*** Opening DATA LISTING ***

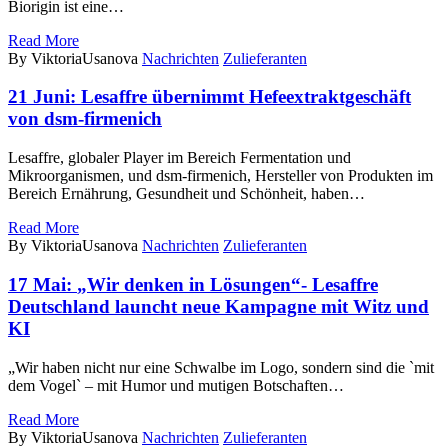
Biorigin ist eine…
Read More
By ViktoriaUsanova
Nachrichten
Zulieferanten
21 Juni:
Lesaffre übernimmt Hefeextraktgeschäft
von dsm-firmenich
Lesaffre, globaler Player im Bereich Fermentation und
Mikroorganismen, und dsm-firmenich, Hersteller von Produkten im
Bereich Ernährung, Gesundheit und Schönheit, haben…
Read More
By ViktoriaUsanova
Nachrichten
Zulieferanten
17 Mai:
„Wir denken in Lösungen“- Lesaffre
Deutschland launcht neue Kampagne mit Witz und
KI
„Wir haben nicht nur eine Schwalbe im Logo, sondern sind die `mit
dem Vogel` – mit Humor und mutigen Botschaften…
Read More
By ViktoriaUsanova
Nachrichten
Zulieferanten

*** Closing DATA LISTING ***

Find the line with "Mikroorganismen, und dsm-firmenich, Hersteller" in the data above. Restate it and all later lines word for word, ending with the last line.

YOUR SOLUTION:
Mikroorganismen, und dsm-firmenich, Hersteller von Produkten im
Bereich Ernährung, Gesundheit und Schönheit, haben…
Read More
By ViktoriaUsanova
Nachrichten
Zulieferanten
17 Mai:
„Wir denken in Lösungen“- Lesaffre
Deutschland launcht neue Kampagne mit Witz und
KI
„Wir haben nicht nur eine Schwalbe im Logo, sondern sind die `mit
dem Vogel` – mit Humor und mutigen Botschaften…
Read More
By ViktoriaUsanova
Nachrichten
Zulieferanten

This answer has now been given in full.